The spatial matching in steps 1–9 assigns each mit/app record a `geometry_id`
— the identifier of the parcel polygon it fell inside or nearest to. The goal
here is to recover the full parcel attribute table (owner, land use, address,
improvement value, etc.) and the parcel geometry for every matched record.

The complication is that `geometry_id` is not a unique key into `parcels_nogeom`.
Two situations produce a many-to-many relationship:

1. **Condo / multi-unit complexes.** Each individual unit (e.g., the 95 units at
   9620–9630 Vinca Circle) is a separate legal parcel with its own APN, but all
   units are registered against the same polygon, so they all share one
   `geometry_id`. The mit/app address (e.g., *"9624 VINCA CIR APT C"*) identifies
   one specific unit, not the whole complex.

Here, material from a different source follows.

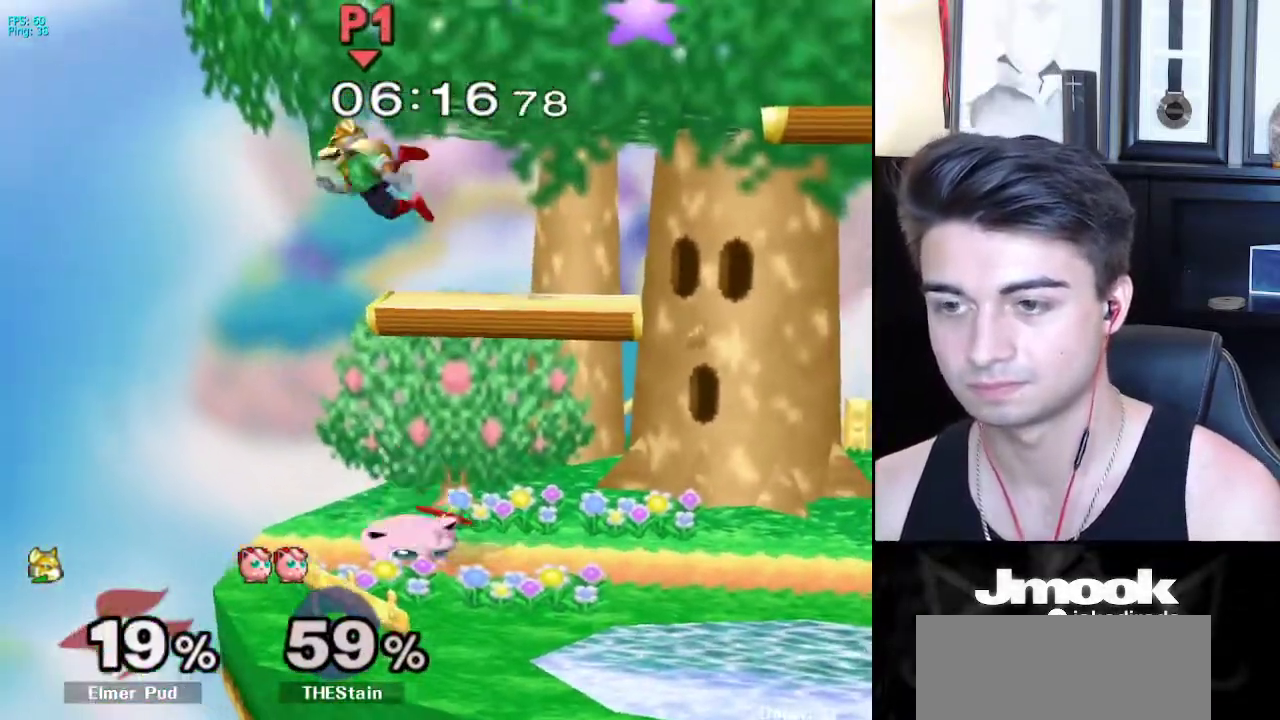
{"buttons": ["X"], "left_stick": "up-right", "right_stick": "center", "events": [[33, "left_stick", "down"], [367, "left_stick", "right"], [450, "X", "down"], [467, "left_stick", "up-right"]]}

2. **Recorder duplicates.** A small number of geometry_ids have 2–6 parcel rows
   that differ only in `APN.SEQUENCE.NUMBER`. The row with `APN.SEQUENCE.NUMBER = 1`
   is the primary (canonical) recorder entry; the others are supplemental filings.

To resolve both cases without inflating the output row count, a two-stage
selection is applied within each duplicate `geometry_id` group:

- **Stage 1 — address similarity.** Jaro-Winkler string similarity is computed
  between the mit/app address field and each candidate parcel's `siteadd`. The
  candidate(s) with the highest similarity score are retained. This is the
  decisive criterion for condo complexes where `APN.SEQUENCE.NUMBER` is 1 for
  every unit.
- **Stage 2 — tiebreaking.** Among remaining ties (equal similarity scores),
  records are ranked by `APN.SEQUENCE.NUMBER` ascending (primary recorder entry
  first), then `luc_tier` descending (most specific land use), then `improvval`
  descending (parcel with a structure). A single winner is taken.

Non-duplicate `geometry_id`s bypass this logic entirely and are joined directly.
The two paths are recombined before the geometry attachment and file write.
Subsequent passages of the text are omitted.